▶ _Passage shown_:

★ ★ ★ ★

Bananas was a British literary magazine that ran for 26 issues from January 1975 until April 1981. It was initially published and edited by the novelist Emma Tennant but from autumn 1979 was published and edited by the poet Abigail Mozley. Tennant chose to name the magazine after the motion picture Bananas (1971), directed by Woody Allen.

Quality and innovation helped to distinguish Bananas, but the magazine also appeared in an unusual format, that of a tabloid newspaper. Tennant believed this lent Bananas’ literary content more immediacy and addressed the readership's appetite for culture in a contemporary media form. Tennant has said, “Bananas had a long-term effect on British literary audiences by taking the word ‘Review’ away from the concept of a literary magazine and insisting on original fiction; it insisted too on wit and jokes and irreverence.”

★ ★ ★ ★

▶ _Information_:
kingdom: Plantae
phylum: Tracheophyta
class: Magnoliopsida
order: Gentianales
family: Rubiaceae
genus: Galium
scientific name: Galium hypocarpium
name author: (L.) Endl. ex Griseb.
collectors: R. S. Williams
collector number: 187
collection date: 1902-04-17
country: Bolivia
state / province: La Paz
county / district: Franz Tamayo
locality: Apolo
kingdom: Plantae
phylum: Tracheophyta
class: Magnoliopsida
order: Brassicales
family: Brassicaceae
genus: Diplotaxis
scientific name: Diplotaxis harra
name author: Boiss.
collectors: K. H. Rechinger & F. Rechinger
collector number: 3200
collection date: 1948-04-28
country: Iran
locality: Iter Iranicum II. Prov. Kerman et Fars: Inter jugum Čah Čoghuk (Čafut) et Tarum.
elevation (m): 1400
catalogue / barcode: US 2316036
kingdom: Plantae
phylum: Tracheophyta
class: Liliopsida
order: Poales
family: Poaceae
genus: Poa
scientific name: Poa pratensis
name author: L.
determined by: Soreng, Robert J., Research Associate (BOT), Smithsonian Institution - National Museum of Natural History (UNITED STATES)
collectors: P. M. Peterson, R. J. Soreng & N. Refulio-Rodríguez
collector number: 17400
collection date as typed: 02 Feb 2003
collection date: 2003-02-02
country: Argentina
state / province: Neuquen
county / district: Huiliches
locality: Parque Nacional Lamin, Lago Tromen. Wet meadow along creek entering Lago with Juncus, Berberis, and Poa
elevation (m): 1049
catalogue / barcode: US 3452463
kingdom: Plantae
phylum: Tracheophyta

★ ★ ★ ★

▶ _Work to complete_:
Carry on the passage about the literary magazine Bananas, beginning right after its final sentence.

▶ _Output for this task_:
Contributors to Bananas included Angela Carter (who originally wrote the short story "The Company of Wolves" for the magazine), Heathcote Williams, Ruth Fainlight and Ted Hughes. Work by Claud Cockburn, Beryl Bainbridge, Harold Pinter, Sara Maitland, Bruce Chatwin, Peter Wollen and Philip Roth also featured. Several writers strongly associated with the speculative fiction magazine New Worlds found themselves welcomed to Bananas’ convention-challenging approach. Thomas M. Disch and John Sladek were among these and J. G. Ballard was both a contributing editor and a constant presence, providing a short story for each issue.

The design of the magazine was created by Julian Rothenstein (subsequently founder of the art book publishing company Redstone Press) and was a considerable part of its character. One influence on Bananas’ format was Interview, the New York City magazine founded by Andy Warhol. In 1979 Emma Tennant’s nephew, Charles Tennant, was inspired by both publications to launch a short-lived literary nightlife tabloid entitled Chelsea Scoop.

The editorial office of Bananas was 2 Blenheim Crescent in Notting Hill Gate. In the 1970s this address was at the hub of much of London’s alternative and radical literary activity. Adjacent offices to Bananas housed the team that created An Index of Possibilities (a UK response to the American Whole Earth Catalogue), Frendz magazine, International Times (IT) and The Open Head Press. Michael Moorcock, editor of New Worlds, was also a neighbour.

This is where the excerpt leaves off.